# [WHAT IS REQUIRED]
Bring back every record exactly, except for the pictures, which stay out.

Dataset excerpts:

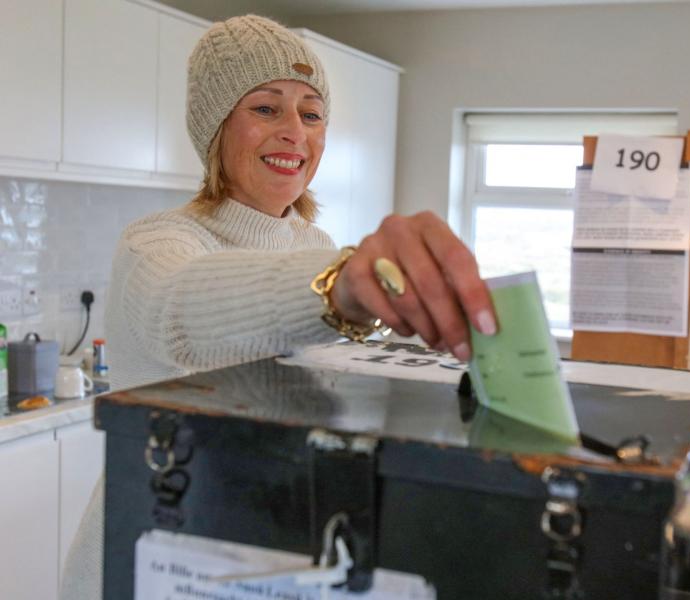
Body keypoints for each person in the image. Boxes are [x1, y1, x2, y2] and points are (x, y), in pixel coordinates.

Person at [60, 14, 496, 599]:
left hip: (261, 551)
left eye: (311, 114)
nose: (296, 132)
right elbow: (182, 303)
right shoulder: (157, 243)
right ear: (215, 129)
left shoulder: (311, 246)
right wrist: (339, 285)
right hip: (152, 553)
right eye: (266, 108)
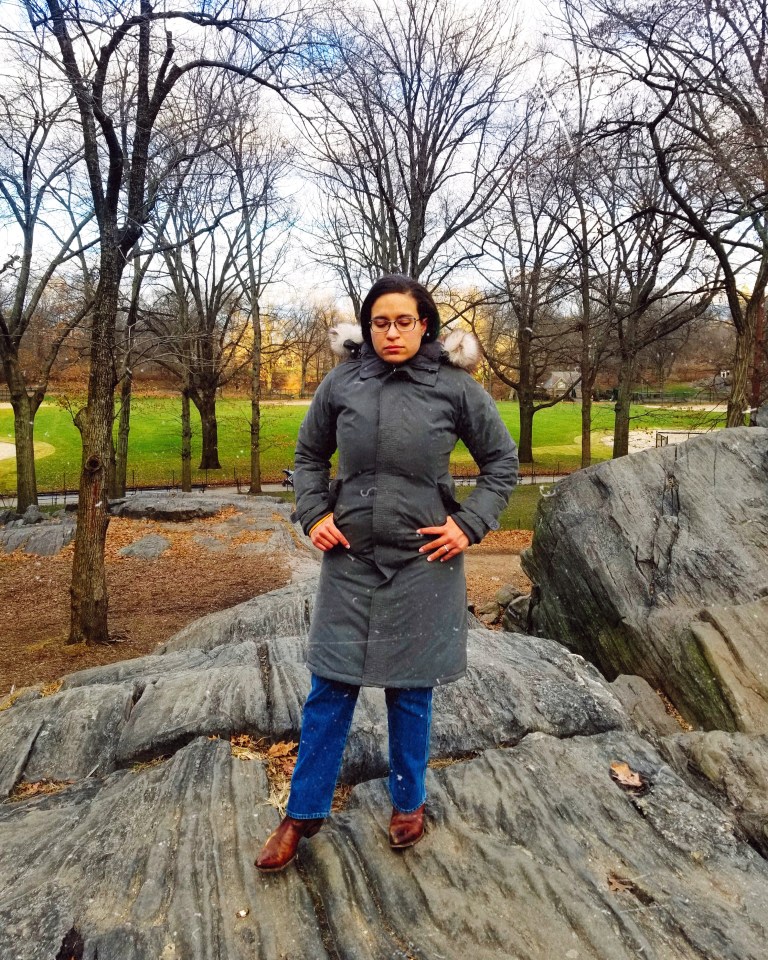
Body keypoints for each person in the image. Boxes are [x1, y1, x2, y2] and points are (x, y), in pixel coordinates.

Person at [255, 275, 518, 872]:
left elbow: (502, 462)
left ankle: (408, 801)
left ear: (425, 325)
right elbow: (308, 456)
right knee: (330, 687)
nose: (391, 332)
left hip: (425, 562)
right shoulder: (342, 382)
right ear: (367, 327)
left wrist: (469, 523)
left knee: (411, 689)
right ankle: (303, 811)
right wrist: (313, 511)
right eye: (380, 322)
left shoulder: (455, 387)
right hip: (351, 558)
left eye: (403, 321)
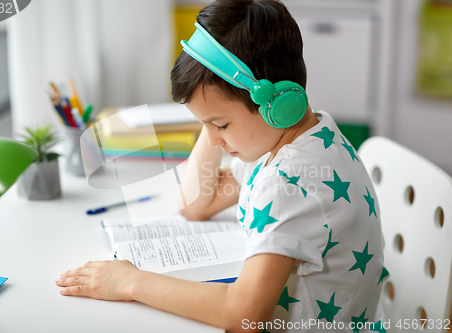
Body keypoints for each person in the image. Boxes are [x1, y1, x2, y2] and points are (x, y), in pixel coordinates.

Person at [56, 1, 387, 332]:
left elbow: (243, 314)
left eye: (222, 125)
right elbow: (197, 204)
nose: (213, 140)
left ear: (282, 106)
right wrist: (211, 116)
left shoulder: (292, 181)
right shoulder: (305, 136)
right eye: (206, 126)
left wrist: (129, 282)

# [RESPONSE TO THIS TASK]
Body keypoints for each person in the image. Boxes are [x1, y1, x2, y2] and points are (x, y), in pixel coordinates.

Person at [60, 14, 496, 599]:
left hip: (261, 551)
left eye: (311, 114)
nose: (296, 132)
right elbow: (182, 303)
right shoulder: (157, 243)
right ear: (215, 129)
left shoulder: (311, 246)
right wrist: (339, 285)
right hip: (152, 553)
right eye: (266, 108)
Body keypoints for each person in the image. Boxes are [x1, y1, x2, y2] and points are (x, y), in pixel coordinates.

Person at [255, 275, 518, 872]:
left elbow: (502, 462)
left ankle: (408, 801)
left ear: (425, 325)
right elbow: (308, 456)
right knee: (330, 687)
nose: (391, 332)
left hip: (425, 562)
right shoulder: (342, 382)
right ear: (367, 327)
left wrist: (469, 523)
left knee: (411, 689)
right ankle: (303, 811)
right wrist: (313, 511)
right eye: (380, 322)
left shoulder: (455, 387)
right hip: (351, 558)
left eye: (403, 321)
Body keypoints for each person in the image. Boxes are [x1, y1, x2, y2] and points are (x, y), in pixel coordinates.

Person at [56, 1, 387, 332]:
left elbow: (243, 314)
left eye: (222, 125)
right elbow: (197, 204)
nose: (213, 140)
left ear: (282, 106)
right wrist: (211, 116)
left shoulder: (292, 181)
right shoulder: (305, 136)
right eye: (206, 126)
left wrist: (129, 282)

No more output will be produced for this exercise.